Friday, December 17, 2004

Late bloomer

Late bloomer

Updated 01:59am (Mla time) Dec 17, 2004
By Lilia P. de Vera
Inquirer News Service



Editor's Note: Published on page A15 of the December 17, 2004 issue of the Philippine Daily Inquirer


COMING from a court hearing in Bulacan, I made a side trip to buy plants in Guiguinto. Content with having made some good bargains, I told the woman who sold me the plants how lucky she was to have a hobby for a business. She certainly looked older than me with her face heavily lined with wrinkles and some of her teeth missing. Which prompted me to ask how old she was. "64 years old," she replied. I was dumbfounded. "Why, that's my age," I thought to myself.

Anyway, I'm a late bloomer, sort of -- a “probinsyana” from Bulacan who got married at 31, moved to Metro Manila, helped in the family business and went shuttling between the Philippines and the United States for about eight years to keep an immigrant visa active before finally deciding to settle for good in our dear country.

At the age of 54, with my children having finished college and with more than enough free time in my hands to spend doing some accounting, crocheting, sewing, cooking and reading, I decided to take up law -- "to exercise my mind," I thought. I chose one of the country's three top law schools based on information that its passing average in the bar was quite high; and, sure I wanted the best.

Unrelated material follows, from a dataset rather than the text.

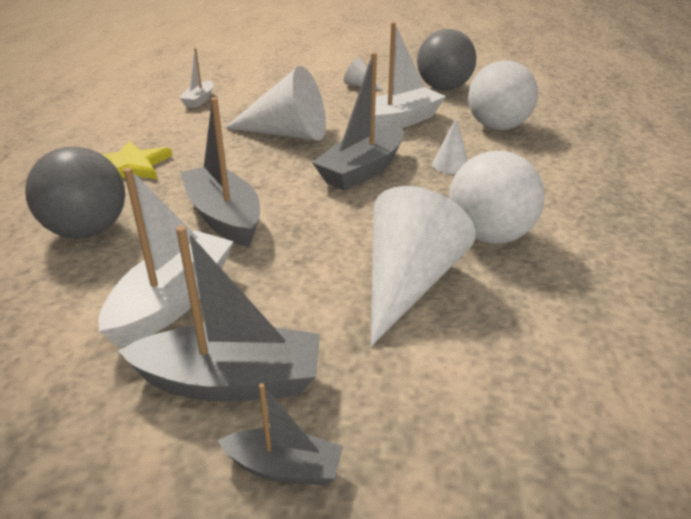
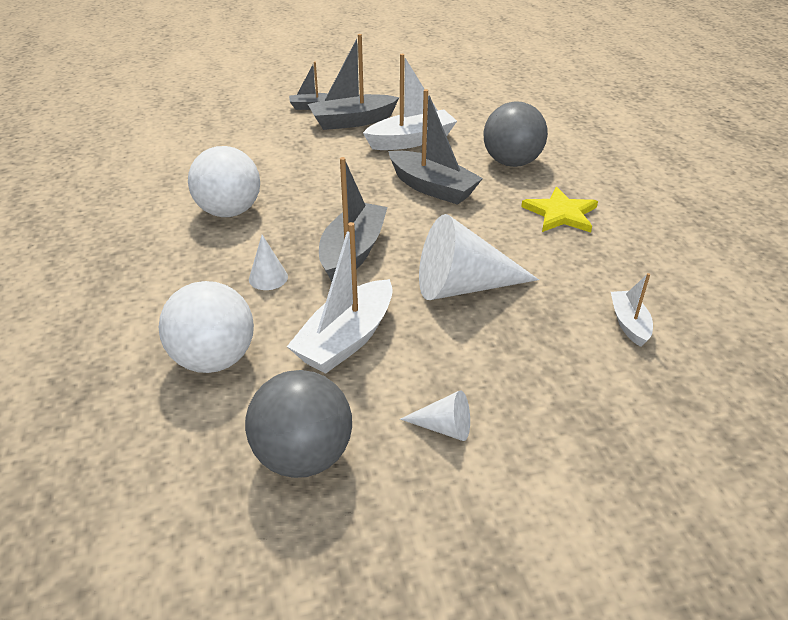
camera: 160 degrees right, 5 degrees up
(173, 301) = (411, 141): white boat -> white boat turned 120 degrees counterclockwise
(408, 283) = (282, 172): white cone -> none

After finishing college as a working student and scholar, then passing the accountancy board immediately after graduation, I had the wrong notion law school would be a breeze. I never imagined the law school teeming with so-called "terror" professors. There simply was no lawyer in our family who could have warned me.

Studying law in that school made me more religious. Every day before the start of classes, I made sure to pass by a church and to pray that I be spared from class recitations, vowing before God that I would study harder the next day, while making all kinds of promises. When I was not well prepared for the recitations, I'd go to school with goose bumps.

I didn't mind the stares of classmates who must have wondered (at the start of the first semester of my first year in law) what I was doing in their midst; or, if I was a professor, why I was in jeans! To steel myself against their questioning, if piercing, looks, I told myself it was I who was paying for my tuition, it was my life, I am responsible only to myself.

My husband had told me, also at the start of the first semester, to pay my tuition in installment, as he did not believe I'd be able to finish it. He seemed to have forgotten that I have always been a go-getter. By the way, I am a certified public accountant; that's why I find law interesting.

To make a long story short, I made friends in school. I became "Tita" or "Mommy" to everyone. They turned to me when they felt hungry, and it became a usual thing for me to bake and bring them their favorite oatmeal cookies. They also confided to me problems of the heart, perhaps because they looked up to me as someone who has weathered the storms of life. I enjoyed being in school, I even joined a sorority, the League of Lady Barristers, of which I remain a member.

I commuted either by jeep or by bus, later by FX from our office, as it was costly to bring my driver.

I finished law when I was 59, taking the bar right after graduating in 1999 -- after attending summer classes and review classes for minor subjects I was not allowed to overload. I remember a note the dean attached to my registration slip when I was asking to take 23 units, during my last semester in 1999. On it was this question, "Why are you in a hurry to flunk the bar?" printed in bold, red ink, mind you! I cried in the ladies' room, I just wanted to be with my batch mates in taking the bar.

During the testimonials the school gave us for passing the bar, I teased the dean about that note, without rancor. I knew that he just wanted to make sure I would not be one of those in the statistics of flunkers. Fortunately, after studying and praying hard to my favorite patron saints, going as far as Manaoag, Pangasinan, I was among the 16-something percent would-be lawyers who made it that year.

When the results of the bar were released, I personally went to look at the list of successful examinees, doing it after almost all the other examinees and onlookers who had gone there earlier had left. I did not want people to see me cry just in case I found the list without my name on it. But when I saw my name, I couldn't help but throw a fist in the air and, with the feeling of exhilaration all over me, told the person next to me I passed the bar.

To my surprise, the very next day, somebody was requesting me for an interview. I was sort of puzzled for I couldn't imagine how they even came to know my name. Some media people are simply resourceful.

Three days later, I was featured in the "World Tonight"; then later in "Balitang K." And so it came to pass that the secret I have kept from my classmates for so long -- my age -- became public knowledge. Even my friends abroad were calling me.

I am a practicing lawyer now. A daughter who had a master's degree in marketing from an American school passed the 2003 bar. My second son took the 2004 bar with his Dad who is now 64 years "young." I am now keeping my fingers crossed and praying hard for them, for who could doubt the power of prayers?

As for that old plant vendor of my age whom I met in Guiginto, Bulacan, she may be exposed to the sun most time of the day-not caring at all about sun block creams, moisturizers and the like. But just the same, she must be happy with her life surrounded by beautiful flowers and plants; and the way she looks is no more important to her than making a living.

Lilia P. de Vera, 64, is a senior partner at the Pilares-De Vera & Associates Law Offices.